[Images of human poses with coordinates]
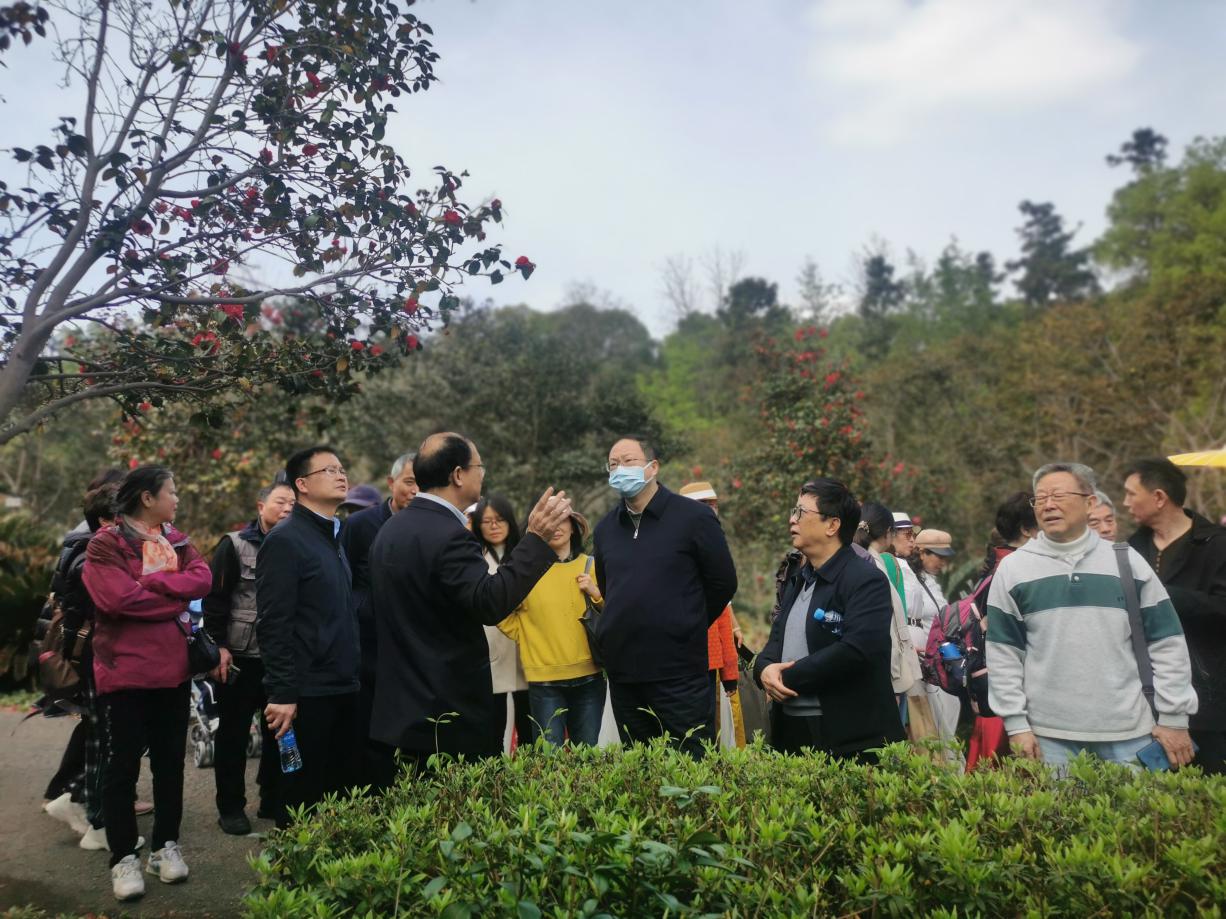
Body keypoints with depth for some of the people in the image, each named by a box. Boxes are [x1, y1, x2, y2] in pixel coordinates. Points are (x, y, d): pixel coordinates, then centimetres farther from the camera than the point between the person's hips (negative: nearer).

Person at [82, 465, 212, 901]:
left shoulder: (176, 541, 11)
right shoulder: (105, 545, -8)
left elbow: (202, 578, -5)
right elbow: (118, 598, -21)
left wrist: (152, 582, -17)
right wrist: (176, 598, -12)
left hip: (173, 669, 6)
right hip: (125, 670, -5)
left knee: (170, 761, 13)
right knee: (122, 766, 4)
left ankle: (165, 845, 26)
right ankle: (123, 858, 16)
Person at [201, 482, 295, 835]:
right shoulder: (234, 545, -3)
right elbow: (214, 598, -7)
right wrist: (218, 646, -14)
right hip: (240, 657, -4)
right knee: (233, 734, 6)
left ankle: (273, 801, 24)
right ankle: (230, 808, 18)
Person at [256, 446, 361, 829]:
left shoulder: (334, 538, 15)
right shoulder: (285, 540, -11)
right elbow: (273, 625, -17)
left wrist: (353, 676, 14)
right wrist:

* **Work to complete**:
Rewrite all of the entries above, changing each "wrist" to "hand" and leaving everything else the same. Leave the pictures out.

* **Answer to this problem**:
Body keypoints with depth for some of the people in the image, each named by a box. Boxes are [x1, y1, x2, y2] in pixel coordinates. Points are (x, y, d): pixel coordinates, then centimetres farther from the camera than the point between the person's hips (negative: nearer).

Person at [82, 465, 212, 901]:
left shoulder: (176, 541, 11)
right shoulder: (105, 545, -8)
left elbow: (202, 578, -5)
right elbow: (118, 598, -21)
left hand: (152, 582, -17)
right hand: (176, 598, -12)
left hip: (173, 669, 6)
right hip: (125, 670, -5)
left knee: (170, 761, 13)
right knee: (122, 766, 4)
left ankle: (165, 845, 26)
right ankle: (123, 858, 16)
Person at [201, 482, 295, 835]:
right shoulder: (234, 545, -3)
right elbow: (214, 598, -7)
right hand: (218, 646, -14)
right hip: (240, 657, -4)
right knee: (233, 734, 6)
left ankle: (273, 801, 24)
right ankle: (230, 808, 18)
Person at [256, 446, 361, 829]:
left shoulder: (334, 538, 15)
right shoulder: (285, 540, -11)
right elbow: (273, 625, -17)
left hand: (353, 676, 14)
right hand:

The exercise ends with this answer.